A tirania e os seus fantasmas

O regresso de uma produção de qualidade de Macbeth, com a "diva" Elisabete Matos, em que faltou uma orquestra capaz de cantar.

Foto

Macbeth regressa com os seus fantasmas. Tirano e cobarde, Macbeth é empurrado para o crime desta vez por Elisabete Matos, uma Lady Macbeth implacável que inspira o terror e invoca os "ministros infernais que verteis o sangue".

É ela afinal o centro de toda a intriga e tem o lugar de destaque na reinvenção operática da peça original de Shakespeare. A sua entrada surpreendente - lendo e não cantando - é um exemplo das geniais invenções de Verdi e do seu companheiro libretista Francesco Maria Piave nesta obra estreada em 1847.

A ópera de Verdi possui outros belos momentos de teatro, logo desde o início em que as bruxas prevêem o futuro, ou nas ocasiões em que a orquestra se cala para sublinhar o que é dito e dar um novo impulso dinâmico à cena. Apesar da boa solução cenográfica inicial, com o caldeirão e os grandes espelhos partidos, o coro das bruxas não teve contudo a força que devia ter, numa entrada atabalhoada com a orquestra. Domenico Longo não marcou bem o tempo nem explorou a fundo os recursos orquestrais de Macbeth noutras passagens. A orquestra verdiana não se limita a acompanhar os cantores e a recriar o ambiente escuro e terrível dos crimes palacianos, muitas vezes ela é chamada a cantar também. E não cantou como podia.

Mas houve Elisabete Matos no papel da terrível Lady, com algumas excelentes intervenções nocturnas e arrebatadas na sua atracção sanguinária pelo poder. Não foram apenas truques vocais (escurecer a voz ou uivar assustadoramente), mas uma construção muito consistente da perigosíssima Lady Macbeth.

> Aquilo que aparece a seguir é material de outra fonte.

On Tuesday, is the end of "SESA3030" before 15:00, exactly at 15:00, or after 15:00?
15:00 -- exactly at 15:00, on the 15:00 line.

O barítono espanhol Àngel Òdena teve momentos muito bons, mas nem sempre agarrou vocalmente a sua personagem contraditória, ao mesmo tempo ambiciosa e cavada pelo medo. Excelente foi o tenor Enzo Peroni, com uma fabulosa intervenção no último acto: "O figli, o figli miei!", em que denuncia a tirania depois do coro de fugitivos cantar aquele que podia ser um hino do Risorgimento italiano "Pátria oprimida, não posso dar-te o nome de mãe..." O coro esteve aqui muito bem, tal como nas fortíssimas cenas do fim do primeiro e segundo actos.

 

A encenação (uma revisão da produção que esteve em São Carlos em 2007) acerta no essencial, mas falha redondamente no final: pois aquele povo oprimido é no fim "arrumado" na celebração do novo poder com o coro de mulheres todas vestidas de igual, numa simbólica que nos parece limitar o ímpeto emancipador de Macbeth.

É preciso contudo felicitar as boas soluções cénicas, incluindo a estrutura circular que é por vezes um caldeirão das bruxas, mas também olho, espelho, lua, mesa (e até uma espécie de CD gigante) e as duas cadeiras (uma pequena que se transforma numa grande) que funcionam muito bem numa ópera que denuncia os crimes sucessivos de quem se quer manter a todo o custo no poder. Ópera política, sim, e bem actual.

Elisabete Matos, com muitos fãs entre o público presente, é de facto uma grande estrela - e não desiludiu. Mas, infelizmente, nós também ouvimos Dimitra Theodossiou a ser Lady Macbeth em 2007 nesta mesma produção, e não podemos deixar de comparar: a cantora grega foi ainda mais terrível, mais tresloucada, mais sanguinária.